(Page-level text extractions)
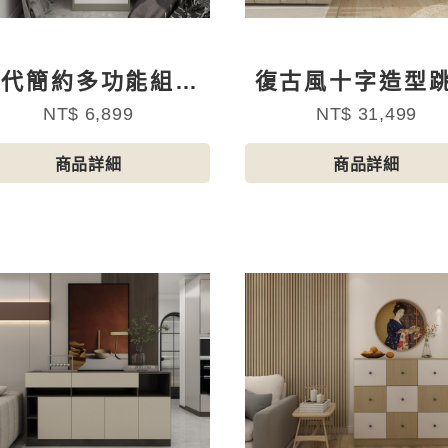
現代簡約多功能組合
復古風十字造型
斗櫃A
雙抽斗櫃
NT$ 6,899
NT$ 31,499
商品詳細
商品詳細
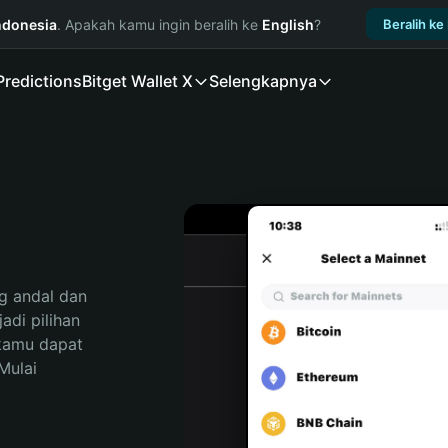
ndonesia
. Apakah kamu ingin beralih ke
English
?
Beralih ke
Predictions
Bitget Wallet X
Selengkapnya
 andal dan 
i pilihan 
kamu dapat 
ulai 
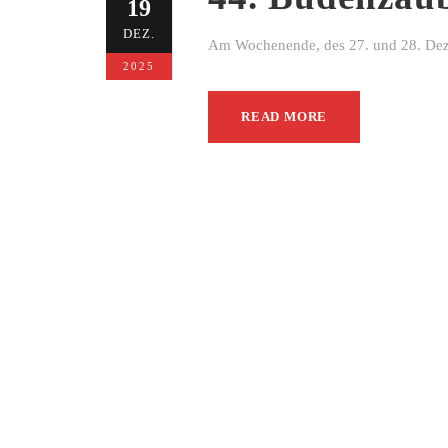
19
DEZ.
Am Wochenende, des 27. und 28. Dezem
2025
READ MORE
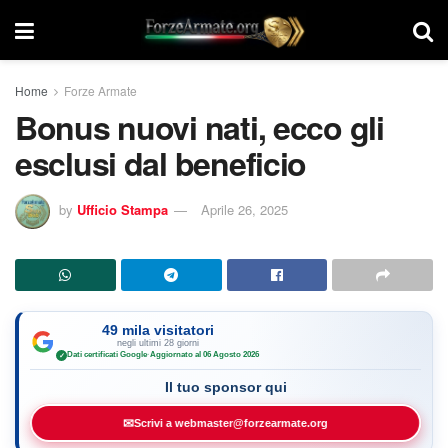
Home
Forze Armate
Bonus nuovi nati, ecco gli
esclusi dal beneficio
by
Ufficio Stampa
Aprile 26, 2025
49 mila visitatori
negli ultimi 28 giorni
Dati certificati Google
·
Aggiornato al 06 Agosto 2026
✓
Il tuo sponsor qui
✉
Scrivi a webmaster@forzearmate.org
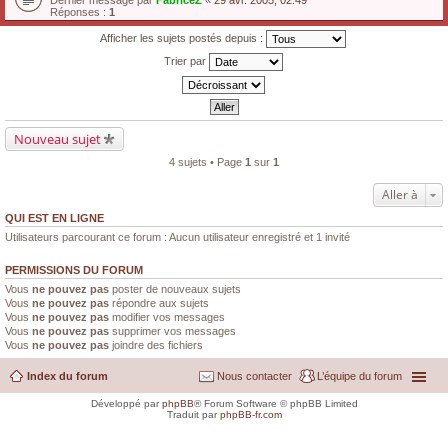
Dernier message par
FabriceZ
«
29 avr. 2005, 02:49
Réponses :
1
Afficher les sujets postés depuis :
Trier par
Nouveau sujet
4 sujets • Page
1
sur
1
Aller à
QUI EST EN LIGNE
Utilisateurs parcourant ce forum : Aucun utilisateur enregistré et 1 invité
PERMISSIONS DU FORUM
Vous
ne pouvez pas
poster de nouveaux sujets
Vous
ne pouvez pas
répondre aux sujets
Vous
ne pouvez pas
modifier vos messages
Vous
ne pouvez pas
supprimer vos messages
Vous
ne pouvez pas
joindre des fichiers
Index du forum
Nous contacter
L’équipe du forum
Développé par
phpBB
® Forum Software © phpBB Limited
Traduit par
phpBB-fr.com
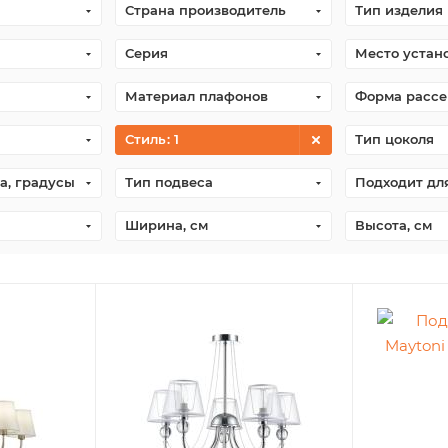
Страна производитель
Тип изделия
Серия
Место устан
Материал плафонов
Форма рассе
Стиль
: 1
Тип цоколя
а, градусы
Тип подвеса
Подходит дл
Ширина, см
Высота, см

# Task to carry out:
The copy should start at the line that contains "Index du forum", end at the last line of the entries above, and match each line exactly, with pictures dropped.

# Response for this exercise:
Index du forum
Nous contacter
L’équipe du forum
Développé par
phpBB
® Forum Software © phpBB Limited
Traduit par
phpBB-fr.com
Страна производитель
Тип изделия
Серия
Место устан
Материал плафонов
Форма рассе
Стиль
: 1
Тип цоколя
а, градусы
Тип подвеса
Подходит дл
Ширина, см
Высота, см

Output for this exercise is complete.